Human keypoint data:

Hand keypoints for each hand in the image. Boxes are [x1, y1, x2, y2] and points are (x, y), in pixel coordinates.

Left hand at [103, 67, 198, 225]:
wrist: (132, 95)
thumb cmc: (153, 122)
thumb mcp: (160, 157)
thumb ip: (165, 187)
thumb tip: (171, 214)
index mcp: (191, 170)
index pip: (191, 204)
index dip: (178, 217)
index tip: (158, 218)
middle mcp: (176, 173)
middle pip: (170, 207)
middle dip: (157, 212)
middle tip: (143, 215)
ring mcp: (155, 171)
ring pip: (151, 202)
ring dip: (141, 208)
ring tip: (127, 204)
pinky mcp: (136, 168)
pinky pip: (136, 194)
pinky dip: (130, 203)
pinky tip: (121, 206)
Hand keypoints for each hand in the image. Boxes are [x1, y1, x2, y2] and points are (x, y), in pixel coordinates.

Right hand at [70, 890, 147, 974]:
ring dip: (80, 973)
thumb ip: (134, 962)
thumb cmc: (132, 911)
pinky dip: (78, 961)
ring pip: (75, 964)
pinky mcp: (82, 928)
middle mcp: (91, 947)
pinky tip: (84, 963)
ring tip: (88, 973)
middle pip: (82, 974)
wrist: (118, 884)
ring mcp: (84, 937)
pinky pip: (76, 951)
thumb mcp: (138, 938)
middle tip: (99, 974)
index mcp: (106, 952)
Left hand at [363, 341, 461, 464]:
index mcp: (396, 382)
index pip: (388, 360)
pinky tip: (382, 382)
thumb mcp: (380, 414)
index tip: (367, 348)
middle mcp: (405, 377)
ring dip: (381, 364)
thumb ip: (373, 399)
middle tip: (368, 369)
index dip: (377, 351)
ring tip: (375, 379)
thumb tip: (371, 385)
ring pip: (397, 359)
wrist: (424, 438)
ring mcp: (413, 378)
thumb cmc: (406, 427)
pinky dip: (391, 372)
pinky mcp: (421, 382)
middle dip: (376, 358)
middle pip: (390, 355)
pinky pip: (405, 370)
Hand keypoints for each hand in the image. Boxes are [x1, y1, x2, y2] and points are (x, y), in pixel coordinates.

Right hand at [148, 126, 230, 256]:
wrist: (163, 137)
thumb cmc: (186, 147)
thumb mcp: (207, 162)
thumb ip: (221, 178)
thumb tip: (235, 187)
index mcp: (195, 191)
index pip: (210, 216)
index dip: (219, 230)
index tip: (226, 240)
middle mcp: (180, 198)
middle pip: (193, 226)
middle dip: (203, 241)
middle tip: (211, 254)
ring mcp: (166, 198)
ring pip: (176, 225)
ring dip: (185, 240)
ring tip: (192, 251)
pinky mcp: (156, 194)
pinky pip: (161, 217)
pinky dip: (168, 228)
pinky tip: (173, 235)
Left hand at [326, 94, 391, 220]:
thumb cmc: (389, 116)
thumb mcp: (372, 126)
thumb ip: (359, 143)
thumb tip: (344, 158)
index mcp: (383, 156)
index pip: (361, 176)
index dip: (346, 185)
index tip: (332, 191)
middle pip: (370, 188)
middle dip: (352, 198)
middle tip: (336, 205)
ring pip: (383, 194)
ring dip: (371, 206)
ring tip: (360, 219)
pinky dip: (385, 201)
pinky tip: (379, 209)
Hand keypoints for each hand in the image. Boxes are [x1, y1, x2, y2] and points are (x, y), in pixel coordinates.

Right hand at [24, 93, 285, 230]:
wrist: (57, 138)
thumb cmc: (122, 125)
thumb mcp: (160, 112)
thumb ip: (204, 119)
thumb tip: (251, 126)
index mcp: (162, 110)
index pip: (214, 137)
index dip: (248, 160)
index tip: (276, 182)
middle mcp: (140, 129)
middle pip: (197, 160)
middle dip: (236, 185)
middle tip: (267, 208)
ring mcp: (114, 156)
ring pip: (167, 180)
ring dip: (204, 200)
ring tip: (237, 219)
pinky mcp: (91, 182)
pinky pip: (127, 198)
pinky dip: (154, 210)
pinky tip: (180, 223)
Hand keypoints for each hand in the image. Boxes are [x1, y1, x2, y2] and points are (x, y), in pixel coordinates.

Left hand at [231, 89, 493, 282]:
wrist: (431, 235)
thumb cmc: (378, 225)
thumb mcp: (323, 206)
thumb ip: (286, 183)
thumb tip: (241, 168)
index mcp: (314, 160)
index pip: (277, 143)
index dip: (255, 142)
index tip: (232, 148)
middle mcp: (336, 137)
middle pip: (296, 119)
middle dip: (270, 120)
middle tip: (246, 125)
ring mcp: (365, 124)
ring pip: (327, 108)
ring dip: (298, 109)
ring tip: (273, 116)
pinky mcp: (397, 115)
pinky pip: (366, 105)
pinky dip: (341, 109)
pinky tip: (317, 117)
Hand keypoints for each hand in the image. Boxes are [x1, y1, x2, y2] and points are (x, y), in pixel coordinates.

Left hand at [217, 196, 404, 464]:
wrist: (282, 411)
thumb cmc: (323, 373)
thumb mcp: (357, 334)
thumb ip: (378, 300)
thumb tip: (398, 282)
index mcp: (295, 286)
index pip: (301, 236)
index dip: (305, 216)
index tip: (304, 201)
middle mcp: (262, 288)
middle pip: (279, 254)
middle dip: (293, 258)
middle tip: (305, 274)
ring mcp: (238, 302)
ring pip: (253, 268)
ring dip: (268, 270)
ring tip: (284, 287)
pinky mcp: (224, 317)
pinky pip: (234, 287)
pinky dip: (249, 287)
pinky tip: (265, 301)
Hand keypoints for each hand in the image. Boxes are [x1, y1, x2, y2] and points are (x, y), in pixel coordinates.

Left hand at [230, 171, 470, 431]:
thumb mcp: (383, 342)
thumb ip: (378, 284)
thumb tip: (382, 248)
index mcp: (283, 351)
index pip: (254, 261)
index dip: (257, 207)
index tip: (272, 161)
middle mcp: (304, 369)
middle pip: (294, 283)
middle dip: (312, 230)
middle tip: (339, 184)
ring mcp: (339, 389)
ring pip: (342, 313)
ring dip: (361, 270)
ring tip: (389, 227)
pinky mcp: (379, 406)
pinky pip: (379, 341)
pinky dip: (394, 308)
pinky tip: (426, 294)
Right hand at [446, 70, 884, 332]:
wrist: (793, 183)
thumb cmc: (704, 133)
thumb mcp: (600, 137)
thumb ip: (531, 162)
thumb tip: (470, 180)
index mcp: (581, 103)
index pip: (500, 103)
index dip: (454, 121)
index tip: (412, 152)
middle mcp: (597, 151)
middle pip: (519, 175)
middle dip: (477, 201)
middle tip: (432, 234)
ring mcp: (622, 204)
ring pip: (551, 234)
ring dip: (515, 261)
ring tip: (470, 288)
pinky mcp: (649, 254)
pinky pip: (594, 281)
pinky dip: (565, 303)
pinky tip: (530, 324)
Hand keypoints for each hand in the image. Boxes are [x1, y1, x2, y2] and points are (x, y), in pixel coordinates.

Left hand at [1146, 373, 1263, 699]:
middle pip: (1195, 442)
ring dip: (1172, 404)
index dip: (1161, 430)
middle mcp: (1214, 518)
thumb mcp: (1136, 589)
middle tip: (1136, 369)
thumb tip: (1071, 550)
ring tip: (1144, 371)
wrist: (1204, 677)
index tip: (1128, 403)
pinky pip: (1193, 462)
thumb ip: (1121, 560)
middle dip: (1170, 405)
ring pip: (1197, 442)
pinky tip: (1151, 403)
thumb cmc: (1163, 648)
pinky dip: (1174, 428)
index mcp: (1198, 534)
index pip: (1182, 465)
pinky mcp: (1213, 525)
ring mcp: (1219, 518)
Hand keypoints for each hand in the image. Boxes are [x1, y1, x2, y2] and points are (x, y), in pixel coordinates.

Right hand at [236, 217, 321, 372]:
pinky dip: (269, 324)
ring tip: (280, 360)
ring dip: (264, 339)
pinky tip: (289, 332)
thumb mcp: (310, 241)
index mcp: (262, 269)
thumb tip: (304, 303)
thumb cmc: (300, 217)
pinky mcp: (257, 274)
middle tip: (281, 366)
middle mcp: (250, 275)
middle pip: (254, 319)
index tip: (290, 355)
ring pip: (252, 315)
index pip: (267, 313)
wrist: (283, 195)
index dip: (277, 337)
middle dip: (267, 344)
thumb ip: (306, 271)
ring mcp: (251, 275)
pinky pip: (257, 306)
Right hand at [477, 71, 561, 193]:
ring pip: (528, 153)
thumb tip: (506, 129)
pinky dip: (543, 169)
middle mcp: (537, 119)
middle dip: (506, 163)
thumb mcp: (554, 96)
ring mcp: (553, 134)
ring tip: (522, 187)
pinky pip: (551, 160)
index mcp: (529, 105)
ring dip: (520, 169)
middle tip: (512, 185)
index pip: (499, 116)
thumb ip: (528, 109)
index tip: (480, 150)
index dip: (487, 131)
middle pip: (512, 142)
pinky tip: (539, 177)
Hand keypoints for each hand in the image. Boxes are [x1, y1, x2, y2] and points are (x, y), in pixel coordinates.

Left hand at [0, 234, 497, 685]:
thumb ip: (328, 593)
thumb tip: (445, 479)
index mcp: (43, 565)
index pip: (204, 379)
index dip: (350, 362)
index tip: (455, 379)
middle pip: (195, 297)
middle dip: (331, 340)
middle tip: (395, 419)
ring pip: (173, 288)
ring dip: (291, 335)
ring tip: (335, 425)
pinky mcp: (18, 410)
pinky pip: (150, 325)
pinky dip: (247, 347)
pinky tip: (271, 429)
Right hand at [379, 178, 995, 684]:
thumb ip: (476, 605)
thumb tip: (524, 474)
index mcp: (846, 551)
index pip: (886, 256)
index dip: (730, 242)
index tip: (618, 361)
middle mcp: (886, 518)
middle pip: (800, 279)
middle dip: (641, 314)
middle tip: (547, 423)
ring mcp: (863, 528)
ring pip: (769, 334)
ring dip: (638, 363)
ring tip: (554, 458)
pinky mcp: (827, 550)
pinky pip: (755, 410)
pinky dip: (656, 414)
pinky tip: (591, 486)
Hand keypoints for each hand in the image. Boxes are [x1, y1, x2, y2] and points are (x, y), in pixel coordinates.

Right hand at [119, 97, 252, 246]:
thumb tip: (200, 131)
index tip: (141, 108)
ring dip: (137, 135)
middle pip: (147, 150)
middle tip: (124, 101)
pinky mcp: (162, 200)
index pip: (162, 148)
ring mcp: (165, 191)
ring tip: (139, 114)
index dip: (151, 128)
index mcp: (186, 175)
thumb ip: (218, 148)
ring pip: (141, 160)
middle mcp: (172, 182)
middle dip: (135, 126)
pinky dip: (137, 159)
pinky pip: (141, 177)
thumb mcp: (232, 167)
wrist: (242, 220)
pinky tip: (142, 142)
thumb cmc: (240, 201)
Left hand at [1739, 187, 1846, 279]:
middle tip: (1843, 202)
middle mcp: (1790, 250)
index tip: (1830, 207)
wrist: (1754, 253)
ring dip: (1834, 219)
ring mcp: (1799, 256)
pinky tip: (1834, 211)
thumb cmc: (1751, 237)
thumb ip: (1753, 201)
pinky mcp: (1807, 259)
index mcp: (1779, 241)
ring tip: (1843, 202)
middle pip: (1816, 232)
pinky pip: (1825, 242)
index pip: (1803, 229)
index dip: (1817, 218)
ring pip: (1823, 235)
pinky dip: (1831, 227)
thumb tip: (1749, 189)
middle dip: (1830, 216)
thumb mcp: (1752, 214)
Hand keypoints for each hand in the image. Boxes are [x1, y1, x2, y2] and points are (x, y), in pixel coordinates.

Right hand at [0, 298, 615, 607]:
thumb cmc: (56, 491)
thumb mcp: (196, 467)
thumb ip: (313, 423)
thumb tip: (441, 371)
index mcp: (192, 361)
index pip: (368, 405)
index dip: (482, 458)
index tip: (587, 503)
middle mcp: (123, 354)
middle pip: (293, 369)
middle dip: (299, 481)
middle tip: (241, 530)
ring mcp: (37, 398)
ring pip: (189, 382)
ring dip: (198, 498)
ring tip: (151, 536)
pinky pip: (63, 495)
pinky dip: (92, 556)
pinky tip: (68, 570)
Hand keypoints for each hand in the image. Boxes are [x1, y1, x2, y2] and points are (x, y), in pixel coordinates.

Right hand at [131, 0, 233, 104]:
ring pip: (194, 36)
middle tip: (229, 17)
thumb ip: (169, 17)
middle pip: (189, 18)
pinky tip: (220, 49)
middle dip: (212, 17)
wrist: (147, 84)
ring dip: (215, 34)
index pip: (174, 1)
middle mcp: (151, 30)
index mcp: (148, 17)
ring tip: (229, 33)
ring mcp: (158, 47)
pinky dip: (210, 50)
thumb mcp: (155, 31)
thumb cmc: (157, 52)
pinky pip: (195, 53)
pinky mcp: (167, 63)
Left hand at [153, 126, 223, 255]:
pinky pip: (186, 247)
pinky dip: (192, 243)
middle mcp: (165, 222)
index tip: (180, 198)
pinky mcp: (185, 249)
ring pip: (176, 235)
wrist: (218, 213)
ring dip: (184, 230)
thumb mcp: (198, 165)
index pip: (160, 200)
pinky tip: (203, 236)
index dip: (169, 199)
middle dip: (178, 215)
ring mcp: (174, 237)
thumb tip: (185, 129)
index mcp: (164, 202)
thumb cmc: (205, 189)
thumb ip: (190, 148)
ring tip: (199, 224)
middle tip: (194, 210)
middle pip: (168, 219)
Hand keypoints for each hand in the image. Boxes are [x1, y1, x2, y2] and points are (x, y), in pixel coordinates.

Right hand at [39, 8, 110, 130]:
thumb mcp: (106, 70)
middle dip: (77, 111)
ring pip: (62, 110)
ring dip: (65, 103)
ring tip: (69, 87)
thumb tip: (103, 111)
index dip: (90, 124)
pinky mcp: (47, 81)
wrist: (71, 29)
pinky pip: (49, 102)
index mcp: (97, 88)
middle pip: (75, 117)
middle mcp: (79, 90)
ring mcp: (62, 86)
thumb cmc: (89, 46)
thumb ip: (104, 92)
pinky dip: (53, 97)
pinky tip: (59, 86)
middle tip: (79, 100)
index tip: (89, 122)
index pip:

Task description:
All that is wanted is an exact copy of the lines above from the one with "ring pip: (342, 313)" through the one with "middle mcp: (1214, 518)", with both ends included.

Problem solution:
ring pip: (342, 313)
ring dip: (361, 270)
ring tip: (389, 227)
pinky mcp: (379, 406)
pinky pip: (379, 341)
pinky dip: (394, 308)
pinky tip: (426, 294)
Right hand at [446, 70, 884, 332]:
wrist: (793, 183)
thumb cmc: (704, 133)
thumb mcp: (600, 137)
thumb ip: (531, 162)
thumb tip: (470, 180)
index mcp: (581, 103)
index pip: (500, 103)
index dip: (454, 121)
index tip: (412, 152)
middle mcp: (597, 151)
middle pip: (519, 175)
middle dip: (477, 201)
middle tip: (432, 234)
ring mcp: (622, 204)
ring pip: (551, 234)
ring dip: (515, 261)
ring tip: (470, 288)
pinky mcp: (649, 254)
pinky pip: (594, 281)
pinky dip: (565, 303)
pinky tip: (530, 324)
Hand keypoints for each hand in the image. Boxes are [x1, y1, x2, y2] and points are (x, y), in pixel coordinates.

Left hand at [1146, 373, 1263, 699]:
middle pip: (1195, 442)
ring dip: (1172, 404)
index dip: (1161, 430)
middle mcp: (1214, 518)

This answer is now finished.